Q: I signed a contract to buy a short sale in January 2010. The owners filed for bankruptcy and I was told that the agent was a short sale specialist and they had a bankruptcy lawyer.

The sellers’ bankruptcy went to court and was made official a few months ago. Last month, the contract was approved (by the bank), but I was just now told of a second lien for over $100,000 with (another company)! Now, I’m told we’re waiting to see if the other company will approve the short sale.

A month has lapsed, with no word from anyone. I was told that the bank offered the (second lender) $3,000 to pay off the second mortgage, which seems to be the norm. I have basically no input on this deal and I am pretty much left in the dark. So here are my questions:

1. It has been one month since the bank approved the loan — how long will it wait until it forecloses on the home?

2. I have been told this deal has to happen because of the bankruptcy, but it just takes time. Is this true?

3. Is it possible to talk with the second lien holder and offer more money if the bank approves? If so, how can I communicate with that company?

4.The contract has expired with no addendum to prolong it. Should I extend it? I was told this was a good thing because I can look at other homes in the meantime, but can I lose this deal because the contract is invalid?

Am I being taken for a ride?

A: Lots of questions, but all very insightful ones — the mark of an informed and proactive consumer. Kudos on being so inquisitive and trying to make educated and smart decisions. Let’s dive right in.

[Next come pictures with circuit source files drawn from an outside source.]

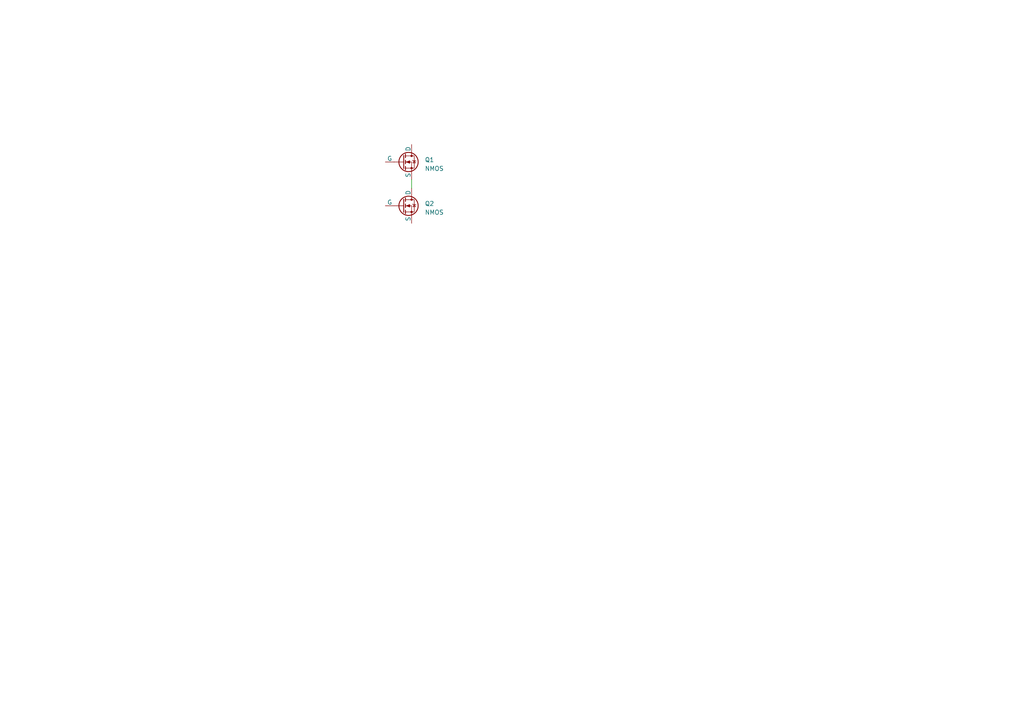
<source format=kicad_sch>
(kicad_sch (version 20230121) (generator eeschema)

  (uuid 7cb65478-74e4-48c0-953d-a9a41c758ff7)

  (paper "A4")

  


  (wire (pts (xy 119.38 52.07) (xy 119.38 54.61))
    (stroke (width 0) (type default))
    (uuid ae5a8e07-1737-4add-95e3-32b29687923e)
  )

  (symbol (lib_id "Simulation_SPICE:NMOS") (at 116.84 59.69 0) (unit 1)
    (in_bom yes) (on_board yes) (dnp no) (fields_autoplaced)
    (uuid 269c938f-62a9-4b3f-809c-78df785a3a36)
    (property "Reference" "Q2" (at 123.19 59.055 0)
      (effects (font (size 1.27 1.27)) (justify left))
    )
    (property "Value" "NMOS" (at 123.19 61.595 0)
      (effects (font (size 1.27 1.27)) (justify left))
    )
    (property "Footprint" "" (at 121.92 57.15 0)
      (effects (font (size 1.27 1.27)) hide)
    )
    (property "Datasheet" "https://ngspice.sourceforge.io/docs/ngspice-manual.pdf" (at 116.84 72.39 0)
      (effects (font (size 1.27 1.27)) hide)
    )
    (property "Sim.Device" "NMOS" (at 116.84 76.835 0)
      (effects (font (size 1.27 1.27)) hide)
    )
    (property "Sim.Type" "VDMOS" (at 116.84 78.74 0)
      (effects (font (size 1.27 1.27)) hide)
    )
    (property "Sim.Pins" "1=D 2=G 3=S" (at 116.84 74.93 0)
      (effects (font (size 1.27 1.27)) hide)
    )
    (pin "1" (uuid 9c3d1585-1e40-4e61-8064-a8966aba3561))
    (pin "2" (uuid b1ffa1e0-c5db-4dba-971f-4c13c17f11a4))
    (pin "3" (uuid 877435c6-28c5-43fd-9c14-d228cf185b04))
    (instances
      (project "demo_h_bridge"
        (path "/7cb65478-74e4-48c0-953d-a9a41c758ff7"
          (reference "Q2") (unit 1)
        )
      )
    )
  )

  (symbol (lib_id "Simulation_SPICE:NMOS") (at 116.84 46.99 0) (unit 1)
    (in_bom yes) (on_board yes) (dnp no) (fields_autoplaced)
    (uuid 5bf84346-27f4-4350-aa06-3730e184a708)
    (property "Reference" "Q1" (at 123.19 46.355 0)
      (effects (font (size 1.27 1.27)) (justify left))
    )
    (property "Value" "NMOS" (at 123.19 48.895 0)
      (effects (font (size 1.27 1.27)) (justify left))
    )
    (property "Footprint" "" (at 121.92 44.45 0)
      (effects (font (size 1.27 1.27)) hide)
    )
    (property "Datasheet" "https://ngspice.sourceforge.io/docs/ngspice-manual.pdf" (at 116.84 59.69 0)
      (effects (font (size 1.27 1.27)) hide)
    )
    (property "Sim.Device" "NMOS" (at 116.84 64.135 0)
      (effects (font (size 1.27 1.27)) hide)
    )
    (property "Sim.Type" "VDMOS" (at 116.84 66.04 0)
      (effects (font (size 1.27 1.27)) hide)
    )
    (property "Sim.Pins" "1=D 2=G 3=S" (at 116.84 62.23 0)
      (effects (font (size 1.27 1.27)) hide)
    )
    (pin "1" (uuid 3a04bdb1-0d01-4b76-a67c-b0148729a1a9))
    (pin "2" (uuid 5c28672d-cfd5-494b-bf78-d4d8302c0042))
    (pin "3" (uuid 99cf57aa-b4fc-458f-9eaf-70fc1ad7e46b))
    (instances
      (project "demo_h_bridge"
        (path "/7cb65478-74e4-48c0-953d-a9a41c758ff7"
          (reference "Q1") (unit 1)
        )
      )
    )
  )

  (sheet_instances
    (path "/" (page "1"))
  )
)

</source>
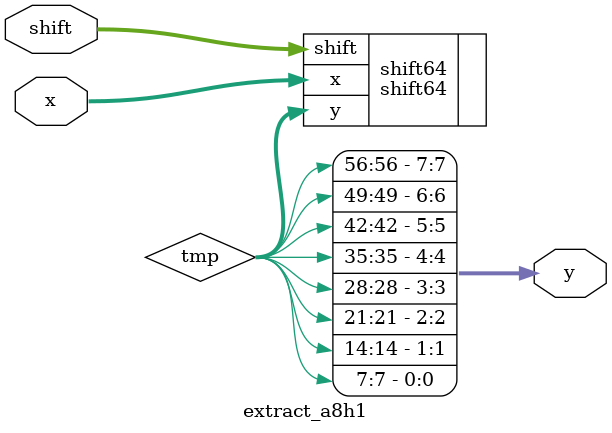
<source format=sv>
module extract_a8h1(
  input wire [63:0] x,
  input wire [3:0] shift,
  output wire [7:0] y
);

wire [63:0] tmp;

shift64 shift64(
  .x(x),
  .shift(shift),
  .y(tmp));

assign y = {tmp[56], tmp[49], tmp[42], tmp[35], tmp[28], tmp[21], tmp[14], tmp[7]};

endmodule



</source>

1. Most often, short-sale approval letters from the major banks are good for 90 days from their issuance. However, many times, this can be extended if necessary to get the deal done, by requesting an extension from the short sale negotiator.

The foreclosure time frame is not related to the approval letter time frame at all; rather, foreclosure time frames run relative to when the seller stopped making the mortgage payments and when the lender issued the notices of default and foreclosure sale, as dictated in your state.

If the property was part of the bankruptcy, though, the lender may not be able to even initiate foreclosure proceedings without the permission of the bankruptcy court.

Be aware that the fact that you have a valid and/or approved contract with the primary lender in no way stops them from foreclosing on the home, legally speaking. The bank may simply refrain from doing so in an effort to let the short sale be completed, or it may have agreed or been ordered to refrain from doing so.

But nothing about your contract with the seller legally binds the bank from foreclosing on the home under the laws of your state.

2. It is possible that one or both lenders agreed to or were ordered to liquidate the property via a short sale during the sellers’ bankruptcy proceedings.

3. It is also quite possible for you, the buyer, to add a contribution to the $3,000 payoff that the first lender has allocated to the second lender. However, it can be tricky. What frequently happens is the second lender refuses to take such a paltry payoff.

If you simply counter by instructing your agent to add a few thousand dollars to your offer and asking the listing agent to up the payoff offered to the second lender by the amount you’re willing to contribute, you run the very high risk that when the first lender gets wind of it, that negotiator will want to grab that extra cash you tacked onto the offer price for the first lender!

This is why buyer contributions to second or other junior liens are very tricky. Ideally, they are included in the original offer before it is sent to the first lender for approval.

Yet and still, you may want to ask your agent to write up an addendum not offering to increase the purchase price — simply offering to pay a cash contribution in the amount of X dollars to the second lender as part of your closing costs.

The listing agent should get the green light on this plan from the bankruptcy trustee managing the matter and the first lender, in addition to the second lender.

4. Under most states’ short-sale addendum forms, your contingency periods do not begin to run and you may even expressly have reserved the right to look for other properties until all lien holders on the property have approved the short sale.

Signing an extension does not do anything to prohibit you from continuing to look at additional properties, which most short sale buyers do, in any event, until all of the sellers’ lenders/lien holders have green-lit the deal to proceed to closing.

In my opinion, it would be wise to get the contract extension. First off, the first or second lender will eventually require it before you can close the transaction. But more importantly, what do you think will happen if another buyer comes around and wants to pay more (believe me — it happens)?

Right this moment, there is nothing legally prohibiting the sellers from just taking their offer — the sellers are not in contract with you! Short-sale buyers have so few rights as it is, it makes zero sense to me to let the only legal connection you have to this property — your contract — lapse.

If I were your real estate broker, I would advise you to obtain an extension of the contract without further ado.

5. You didn’t ask for this, but it is very likely a legitimate reality for the short-sale approval from the second lien holder to take a month or longer — sometimes much longer. Realistic agents may not even request the second lien holder’s approval until receiving the approval of the first lender, and that bank’s allowance toward the second lender’s payoff.

Read up on short sales online and you’ll see that there’s essentially no mandatory or even standard time frame that bank approvals follow. One month is certainly not out of line.